Signal-23’s debut EP Pillars feels like wandering through a city after midnight. It’s quiet, imposing, and humming with unseen energy. Split between San Diego and New York, the duo bring together a decade of collaboration into a five-track project that leans heavily into atmosphere, structure, and slow-burning emotional tension. Built using modular synths, tape machines, and analog textures, the record feels architectural, like something you can walk through.
“Pieces” opens the EP in a haze of sound, and honestly, it’s a mood-setter in the truest sense. A deep, droning atmosphere stretches out beneath subtle environmental sounds like birdsong and rushing water, before the sound sharpens and dissolves into a restrained electronic pulse. It’s almost like watching something form and then slip away, setting up the EP’s recurring theme of construction and collapse.

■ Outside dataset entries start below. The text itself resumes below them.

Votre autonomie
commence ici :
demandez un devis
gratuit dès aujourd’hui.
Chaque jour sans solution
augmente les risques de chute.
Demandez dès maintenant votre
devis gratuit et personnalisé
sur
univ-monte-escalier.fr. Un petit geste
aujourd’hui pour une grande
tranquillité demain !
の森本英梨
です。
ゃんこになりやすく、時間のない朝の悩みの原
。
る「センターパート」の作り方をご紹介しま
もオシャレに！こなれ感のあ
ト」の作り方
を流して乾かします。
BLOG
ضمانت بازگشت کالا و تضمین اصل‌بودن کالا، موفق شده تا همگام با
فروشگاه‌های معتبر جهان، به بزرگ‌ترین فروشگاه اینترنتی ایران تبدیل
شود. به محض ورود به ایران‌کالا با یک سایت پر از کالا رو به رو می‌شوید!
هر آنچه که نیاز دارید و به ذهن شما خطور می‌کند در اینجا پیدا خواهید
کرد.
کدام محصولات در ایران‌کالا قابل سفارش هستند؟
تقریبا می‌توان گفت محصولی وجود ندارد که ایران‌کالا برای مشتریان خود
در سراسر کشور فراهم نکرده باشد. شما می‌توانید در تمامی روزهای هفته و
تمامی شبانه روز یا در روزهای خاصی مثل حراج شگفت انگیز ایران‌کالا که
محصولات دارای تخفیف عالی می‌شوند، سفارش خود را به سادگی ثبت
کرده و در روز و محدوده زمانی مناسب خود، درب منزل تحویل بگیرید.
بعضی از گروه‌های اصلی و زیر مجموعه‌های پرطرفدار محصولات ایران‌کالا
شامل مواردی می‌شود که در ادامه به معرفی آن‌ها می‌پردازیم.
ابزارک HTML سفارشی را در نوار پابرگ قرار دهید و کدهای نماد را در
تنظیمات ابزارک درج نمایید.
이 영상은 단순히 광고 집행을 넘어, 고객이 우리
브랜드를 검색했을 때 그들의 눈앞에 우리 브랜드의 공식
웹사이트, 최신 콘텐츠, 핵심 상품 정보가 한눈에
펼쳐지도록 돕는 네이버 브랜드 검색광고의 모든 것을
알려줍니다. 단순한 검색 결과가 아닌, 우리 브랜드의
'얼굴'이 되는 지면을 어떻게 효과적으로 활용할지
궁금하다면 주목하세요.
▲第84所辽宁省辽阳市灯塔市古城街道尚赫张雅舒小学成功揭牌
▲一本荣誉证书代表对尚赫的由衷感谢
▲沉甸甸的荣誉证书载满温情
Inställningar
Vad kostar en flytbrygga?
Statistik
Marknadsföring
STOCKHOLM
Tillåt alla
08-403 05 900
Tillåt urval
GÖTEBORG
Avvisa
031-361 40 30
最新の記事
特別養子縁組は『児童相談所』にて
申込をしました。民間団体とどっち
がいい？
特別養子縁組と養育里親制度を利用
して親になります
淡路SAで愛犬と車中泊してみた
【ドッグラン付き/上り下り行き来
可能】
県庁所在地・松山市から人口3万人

Then comes “Pillars,” which anchors the project with a more grounded rhythm. The beat is steady but never static, layered with soft, shimmering synths and delicate sonic details that flicker in and out. There’s a calmness here, sure, but it’s the kind that carries an undercurrent of unease. “Reset” follows in a similar vein, gradually building its hypnotic percussion and lush pads into something more emotionally charged—like a release you didn’t see coming.
“Decay,” though, is where things get intense. The track leans into heavier sub-bass and sharper percussion, pushing and pulling between control and chaos. It’s restless, almost volatile, with rhythms that feel like they’re constantly shifting beneath your feet.
Finally, “Pillars (Ambient)” strips everything back. No drums, no urgency—just expansive pads and slow, breathing basslines. It’s a soft comedown, but not empty. If anything, it lingers the longest.
All in all, Pillars is less about hooks and more about immersion, as a slow, deliberate dive into sound and space that rewards patience.